What needs to be done:
A faithful copy is required: retype the records from their first line through the line with "right hip: (655, 399)", and omit the pictures.

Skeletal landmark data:
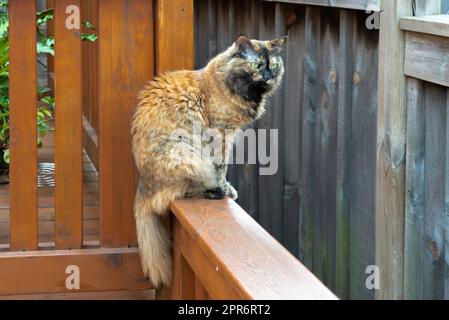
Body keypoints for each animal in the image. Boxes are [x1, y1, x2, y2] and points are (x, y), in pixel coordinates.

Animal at [130, 35, 284, 288]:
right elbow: (221, 166)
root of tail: (143, 185)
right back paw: (213, 191)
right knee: (176, 194)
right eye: (256, 64)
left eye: (273, 64)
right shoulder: (221, 135)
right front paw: (225, 188)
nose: (268, 75)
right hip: (185, 152)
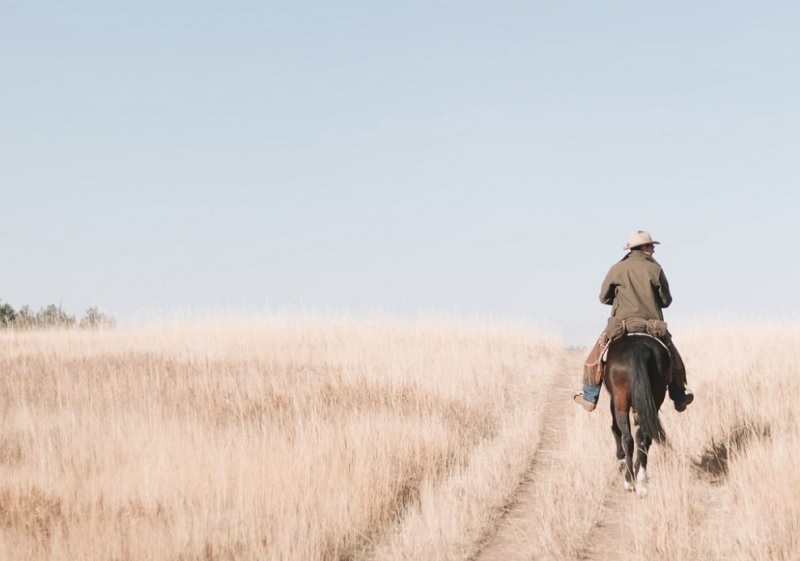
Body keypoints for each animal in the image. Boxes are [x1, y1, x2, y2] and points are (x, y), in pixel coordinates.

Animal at [608, 332, 668, 494]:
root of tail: (639, 346)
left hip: (621, 401)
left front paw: (620, 457)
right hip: (655, 399)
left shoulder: (614, 399)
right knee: (644, 437)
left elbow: (615, 428)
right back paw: (641, 479)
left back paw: (629, 480)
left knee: (628, 438)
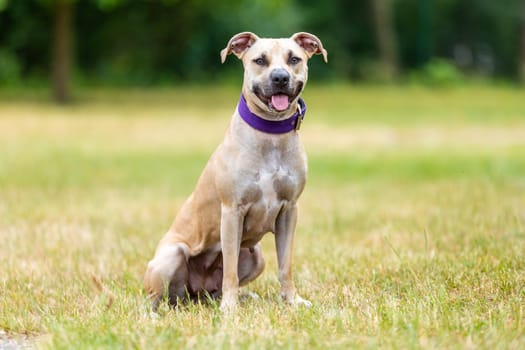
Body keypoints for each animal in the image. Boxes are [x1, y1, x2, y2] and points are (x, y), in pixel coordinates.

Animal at [142, 32, 324, 312]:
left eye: (294, 59)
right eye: (260, 60)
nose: (280, 77)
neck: (270, 134)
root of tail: (195, 292)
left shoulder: (289, 211)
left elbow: (286, 265)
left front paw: (292, 300)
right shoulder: (231, 211)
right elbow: (229, 270)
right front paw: (230, 308)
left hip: (256, 256)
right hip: (170, 257)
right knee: (155, 297)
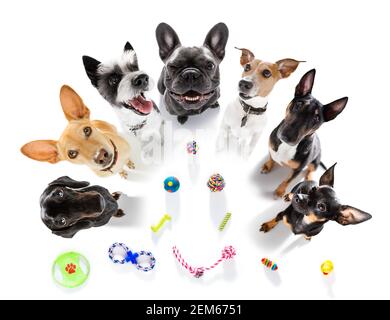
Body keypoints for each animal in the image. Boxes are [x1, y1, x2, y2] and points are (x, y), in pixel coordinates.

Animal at [262, 70, 348, 198]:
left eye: (316, 119)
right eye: (298, 104)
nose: (287, 137)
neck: (286, 147)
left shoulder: (298, 169)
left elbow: (288, 180)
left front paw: (280, 191)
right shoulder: (271, 147)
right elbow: (271, 157)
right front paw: (267, 166)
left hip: (315, 160)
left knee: (311, 170)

Output below:
Body keypoints for each animal in the image. Boxes are [x1, y1, x2, y2] and points are (x, y), in pixel coordinates.

Animal at [130, 35, 284, 288]:
right elbow: (221, 166)
root of tail: (143, 185)
right back paw: (213, 191)
right knee: (176, 194)
right eye: (256, 64)
left eye: (273, 64)
right shoulder: (221, 135)
right front paw: (225, 188)
nose: (268, 75)
right hip: (185, 152)
Body keypoints for each animal in the image. Boxes are [x1, y1, x2, y2] and points are (x, y), in pixel coordinates.

Animal at [608, 332, 668, 494]:
root of tail: (639, 346)
left hip: (621, 401)
left front paw: (620, 457)
right hip: (655, 399)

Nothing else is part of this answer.